═══ Data records ═══

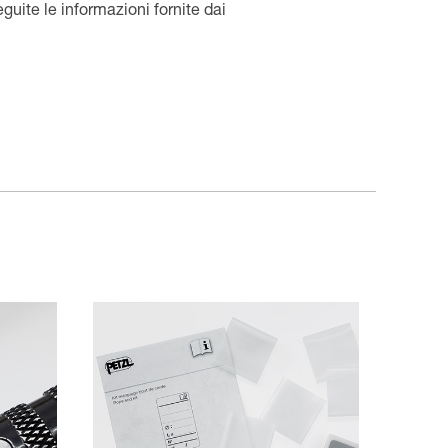
guite le informazioni fornite dai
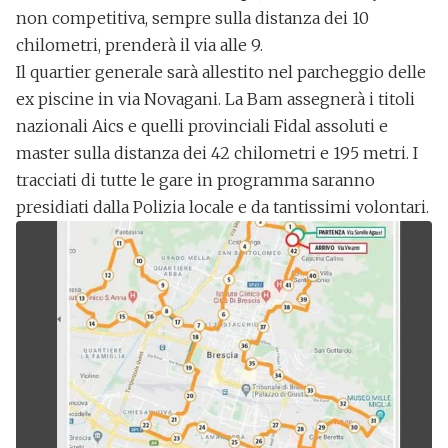
non competitiva, sempre sulla distanza dei 10
chilometri, prenderà il via alle 9.
Il quartier generale sarà allestito nel parcheggio delle
ex piscine in via Novagani. La Bam assegnerà i titoli
nazionali Aics e quelli provinciali Fidal assoluti e
master sulla distanza dei 42 chilometri e 195 metri. I
tracciati di tutte le gare in programma saranno
presidiati dalla Polizia locale e da tantissimi volontari.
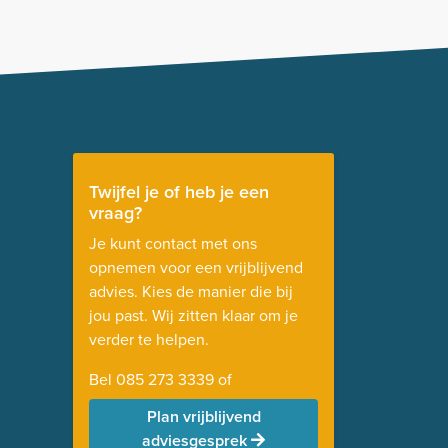
Twijfel je of heb je een
vraag?
Je kunt contact met ons
opnemen voor een vrijblijvend
advies. Kies de manier die bij
jou past. Wij zitten klaar om je
verder te helpen.
Bel
085 273 3339
of
Plan vrijblijvend
adviesgesprek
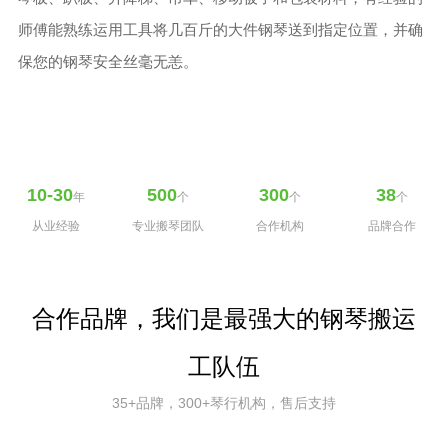
师傅能熟练运用工具将几百斤的大件钢琴送到指定位置，并确
保您的钢琴安全丝毫无恙。
10-30
500
300
38
年
个
个
个
从业经验
专业搬琴团队
合作机构
品牌合作
合作品牌，我们是最强大的钢琴搬运
工队伍
35+品牌，300+琴行机构，售后支持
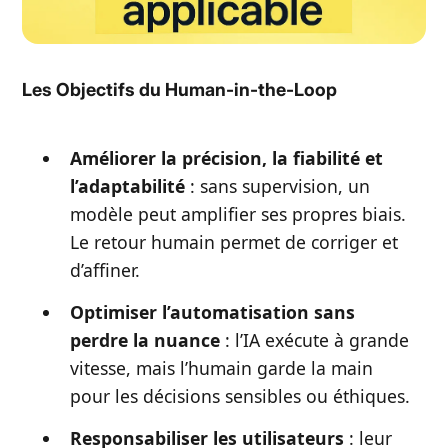
Les Objectifs du Human-in-the-Loop
Améliorer la précision, la fiabilité et
l’adaptabilité
: sans supervision, un
modèle peut amplifier ses propres biais.
Le retour humain permet de corriger et
d’affiner.
Optimiser l’automatisation sans
perdre la nuance
: l’IA exécute à grande
vitesse, mais l’humain garde la main
pour les décisions sensibles ou éthiques.
Responsabiliser les utilisateurs
: leur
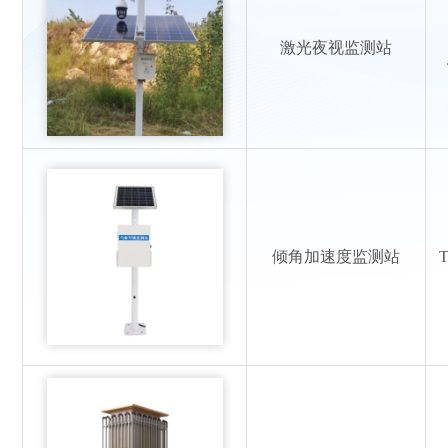
激光夜视监测站
倾角加速度监测站
T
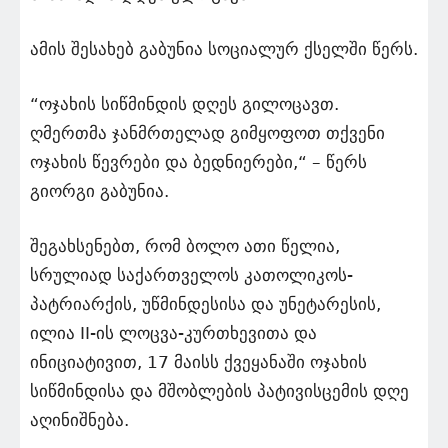
ამის შესახებ გაბუნია სოციალურ ქსელში წერს.
“ოჯახის სიწმინდის დღეს გილოცავთ.
ღმერთმა ჯანმრთელად გიმყოფოთ თქვენი
ოჯახის წევრები და ბედნიერები,“ – წერს
გიორგი გაბუნია.
შეგახსენებთ, რომ ბოლო ათი წელია,
სრულიად საქართველოს კათოლიკოს-
პატრიარქის, უწმინდესისა და უნეტარესის,
ილია II-ის ლოცვა-კურთხევითა და
ინიციატივით, 17 მაისს ქვეყანაში ოჯახის
სიწმინდისა და მშობლების პატივისცემის დღე
აღინიშნება.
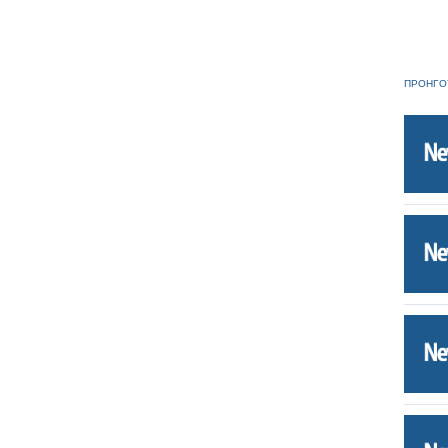
ΠΡΟΗΓΟ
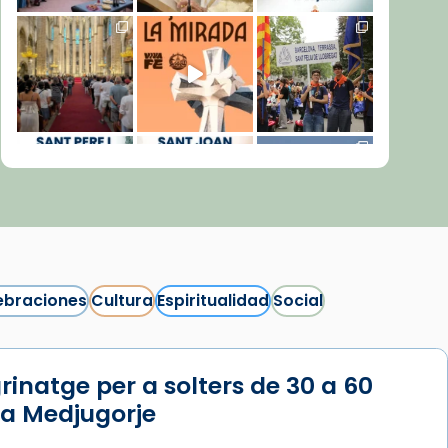
ebraciones
Cultura
Espiritualidad
Social
rinatge per a solters de 30 a 60
Síguenos en Instagram
 a Medjugorje
Cargar más...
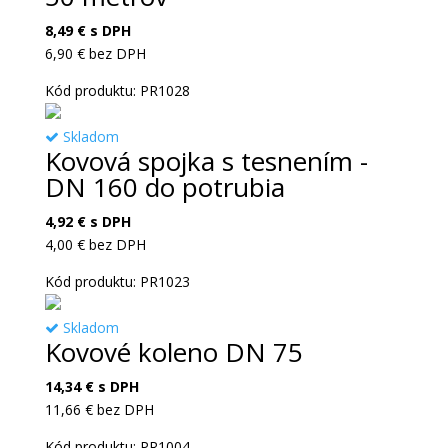
8,49
€
s DPH
6,90
€
bez DPH
Kód produktu: PR1028
Skladom
Kovová spojka s tesnením -
DN 160 do potrubia
4,92
€
s DPH
4,00
€
bez DPH
Kód produktu: PR1023
Skladom
Kovové koleno DN 75
14,34
€
s DPH
11,66
€
bez DPH
Kód produktu: PR1004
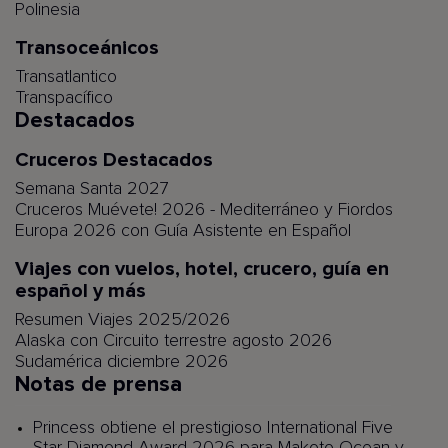
Polinesia
Transoceánicos
Transatlantico
Transpacífico
Destacados
Cruceros Destacados
Semana Santa 2027
Cruceros Muévete! 2026 - Mediterráneo y Fiordos
Europa 2026 con Guía Asistente en Español
Viajes con vuelos, hotel, crucero, guía en
español y más
Resumen Viajes 2025/2026
Alaska con Circuito terrestre agosto 2026
Sudamérica diciembre 2026
Notas de prensa
Princess obtiene el prestigioso International Five
Star Diamond Award 2026 para Makoto Ocean y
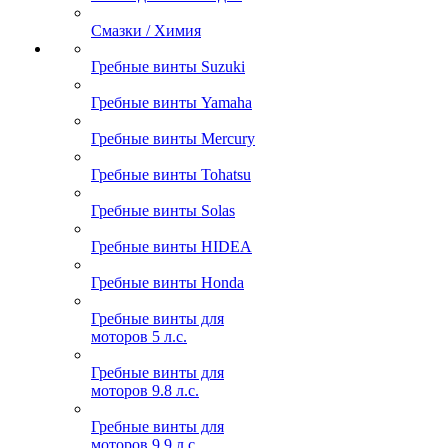
Смазки / Химия
Гребные винты Suzuki
Гребные винты Yamaha
Гребные винты Mercury
Гребные винты Tohatsu
Гребные винты Solas
Гребные винты HIDEA
Гребные винты Honda
Гребные винты для
моторов 5 л.с.
Гребные винты для
моторов 9.8 л.с.
Гребные винты для
моторов 9.9 л.с.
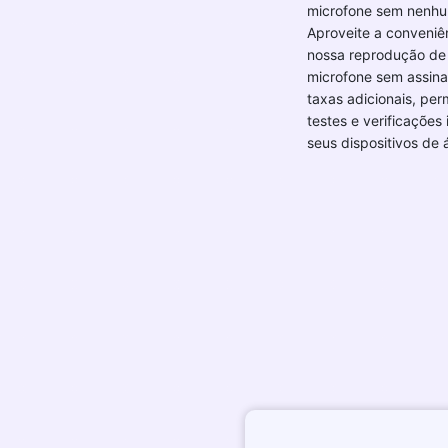
microfone sem nenhu
Aproveite a conveniê
nossa reprodução de 
microfone sem assina
taxas adicionais, per
testes e verificações 
seus dispositivos de 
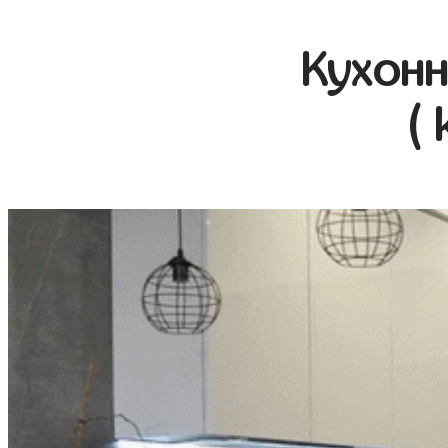
Кухонн
( 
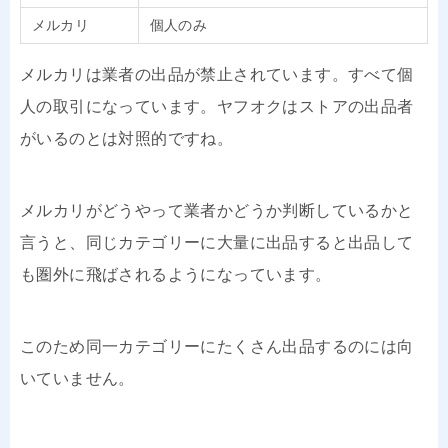
メルカリ
個人のみ
メルカリは業者の出品が禁止されています。すべて個
人の取引になっています。ヤフオクはストアの出品者
がいるのとは対照的ですね。
メルカリがどうやって業者かどうか判断しているかと
言うと、同じカテゴリーに大量に出品すると出品して
も圏外に飛ばされるようになっています。
このため同一カテゴリーにたくさん出品するのには向
いていません。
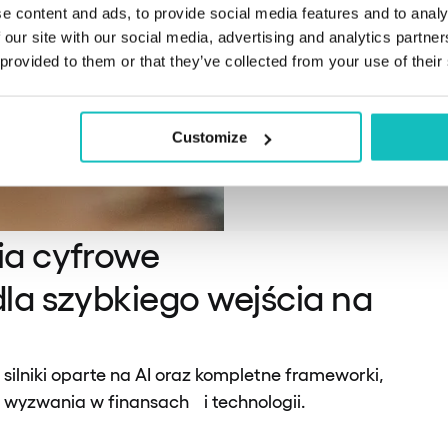
e content and ads, to provide social media features and to analy
Ryzyko i zgo
 our site with our social media, advertising and analytics partn
– Zaawansow
 provided to them or that they’ve collected from your use of their
danych
Regulacje
–
:
Customize
ia cyfrowe
a szybkiego wejścia na
 silniki oparte na AI oraz kompletne frameworki,
 wyzwania w finansach i technologii.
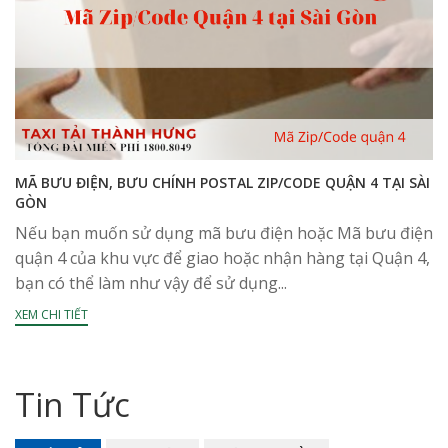
MÃ BƯU ĐIỆN, BƯU CHÍNH POSTAL ZIP/CODE QUẬN 4 TẠI SÀI
GÒN
Nếu bạn muốn sử dụng mã bưu điện hoặc Mã bưu điện
quận 4 của khu vực để giao hoặc nhận hàng tại Quận 4,
bạn có thể làm như vậy để sử dụng...
XEM CHI TIẾT
Tin Tức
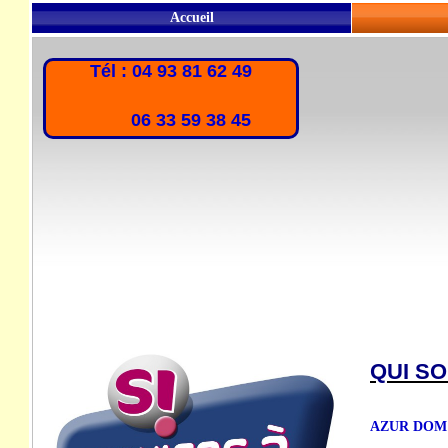
Accueil
Tél : 04 93 81 62 49
06 33 59 38 45
QUI S
AZUR DOM est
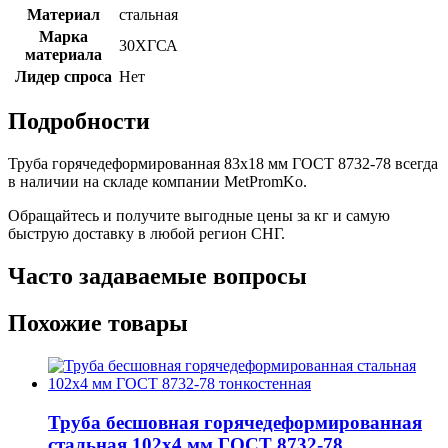
Материал
стальная
Марка
30ХГСА
материала
Лидер спроса
Нет
Подробности
Труба горячедеформированная 83х18 мм ГОСТ 8732-78 всегда
в наличии на складе компании MetPromKo.
Обращайтесь и получите выгодные цены за кг и самую
быструю доставку в любой регион СНГ.
Часто задаваемые вопросы
Похожие товары
Труба бесшовная горячедеформированная
стальная 102х4 мм ГОСТ 8732-78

═══

Word for word, please reproduce each entry above and leave out every picture.

guite le informazioni fornite dai
non competitiva, sempre sulla distanza dei 10
chilometri, prenderà il via alle 9.
Il quartier generale sarà allestito nel parcheggio delle
ex piscine in via Novagani. La Bam assegnerà i titoli
nazionali Aics e quelli provinciali Fidal assoluti e
master sulla distanza dei 42 chilometri e 195 metri. I
tracciati di tutte le gare in programma saranno
presidiati dalla Polizia locale e da tantissimi volontari.
Twijfel je of heb je een
vraag?
Je kunt contact met ons
opnemen voor een vrijblijvend
advies. Kies de manier die bij
jou past. Wij zitten klaar om je
verder te helpen.
Bel
085 273 3339
of
Plan vrijblijvend
adviesgesprek
师傅能熟练运用工具将几百斤的大件钢琴送到指定位置，并确
保您的钢琴安全丝毫无恙。
10-30
500
300
38
年
个
个
个
从业经验
专业搬琴团队
合作机构
品牌合作
合作品牌，我们是最强大的钢琴搬运
工队伍
35+品牌，300+琴行机构，售后支持
Les Objectifs du Human-in-the-Loop
Améliorer la précision, la fiabilité et
l’adaptabilité
: sans supervision, un
modèle peut amplifier ses propres biais.
Le retour humain permet de corriger et
d’affiner.
Optimiser l’automatisation sans
perdre la nuance
: l’IA exécute à grande
vitesse, mais l’humain garde la main
pour les décisions sensibles ou éthiques.
Responsabiliser les utilisateurs
: leur
激光夜视监测站
倾角加速度监测站
T
ამის შესახებ გაბუნია სოციალურ ქსელში წერს.
“ოჯახის სიწმინდის დღეს გილოცავთ.
ღმერთმა ჯანმრთელად გიმყოფოთ თქვენი
ოჯახის წევრები და ბედნიერები,“ – წერს
გიორგი გაბუნია.
შეგახსენებთ, რომ ბოლო ათი წელია,
სრულიად საქართველოს კათოლიკოს-
პატრიარქის, უწმინდესისა და უნეტარესის,
ილია II-ის ლოცვა-კურთხევითა და
ინიციატივით, 17 მაისს ქვეყანაში ოჯახის
სიწმინდისა და მშობლების პატივისცემის დღე
აღინიშნება.
ΠΡΟΗΓΟ
ebraciones
Cultura
Espiritualidad
Social
rinatge per a solters de 30 a 60
Síguenos en Instagram
 a Medjugorje
Cargar más...
8,49
€
s DPH
6,90
€
bez DPH
Kód produktu: PR1028
Skladom
Kovová spojka s tesnením -
DN 160 do potrubia
4,92
€
s DPH
4,00
€
bez DPH
Kód produktu: PR1023
Skladom
Kovové koleno DN 75
14,34
€
s DPH
11,66
€
bez DPH
Kód produktu: PR1004
Polinesia
Transoceánicos
Transatlantico
Transpacífico
Destacados
Cruceros Destacados
Semana Santa 2027
Cruceros Muévete! 2026 - Mediterráneo y Fiordos
Europa 2026 con Guía Asistente en Español
Viajes con vuelos, hotel, crucero, guía en
español y más
Resumen Viajes 2025/2026
Alaska con Circuito terrestre agosto 2026
Sudamérica diciembre 2026
Notas de prensa
Princess obtiene el prestigioso International Five
Star Diamond Award 2026 para Makoto Ocean y
Смазки / Химия
Гребные винты Suzuki
Гребные винты Yamaha
Гребные винты Mercury
Гребные винты Tohatsu
Гребные винты Solas
Гребные винты HIDEA
Гребные винты Honda
Гребные винты для
моторов 5 л.с.
Гребные винты для
моторов 9.8 л.с.
Гребные винты для
моторов 9.9 л.с.
microfone sem nenhu
Aproveite a conveniê
nossa reprodução de 
microfone sem assina
taxas adicionais, per
testes e verificações 
seus dispositivos de 
Кухонн
( 
メルカリ
個人のみ
メルカリは業者の出品が禁止されています。すべて個
人の取引になっています。ヤフオクはストアの出品者
がいるのとは対照的ですね。
メルカリがどうやって業者かどうか判断しているかと
言うと、同じカテゴリーに大量に出品すると出品して
も圏外に飛ばされるようになっています。
このため同一カテゴリーにたくさん出品するのには向
いていません。
e content and ads, to provide social media features and to analy
Ryzyko i zgo
 our site with our social media, advertising and analytics partn
– Zaawansow
 provided to them or that they’ve collected from your use of their
danych
Regulacje
–
:
Customize
ia cyfrowe
a szybkiego wejścia na
 silniki oparte na AI oraz kompletne frameworki,
 wyzwania w finansach i technologii.
MÃ BƯU ĐIỆN, BƯU CHÍNH POSTAL ZIP/CODE QUẬN 4 TẠI SÀI
GÒN
Nếu bạn muốn sử dụng mã bưu điện hoặc Mã bưu điện
quận 4 của khu vực để giao hoặc nhận hàng tại Quận 4,
bạn có thể làm như vậy để sử dụng...
XEM CHI TIẾT
Tin Tức
Accueil
Tél : 04 93 81 62 49
06 33 59 38 45
QUI S
AZUR DOM est
Материал
стальная
Марка
30ХГСА
материала
Лидер спроса
Нет
Подробности
Труба горячедеформированная 83х18 мм ГОСТ 8732-78 всегда
в наличии на складе компании MetPromKo.
Обращайтесь и получите выгодные цены за кг и самую
быструю доставку в любой регион СНГ.
Часто задаваемые вопросы
Похожие товары
Труба бесшовная горячедеформированная
стальная 102х4 мм ГОСТ 8732-78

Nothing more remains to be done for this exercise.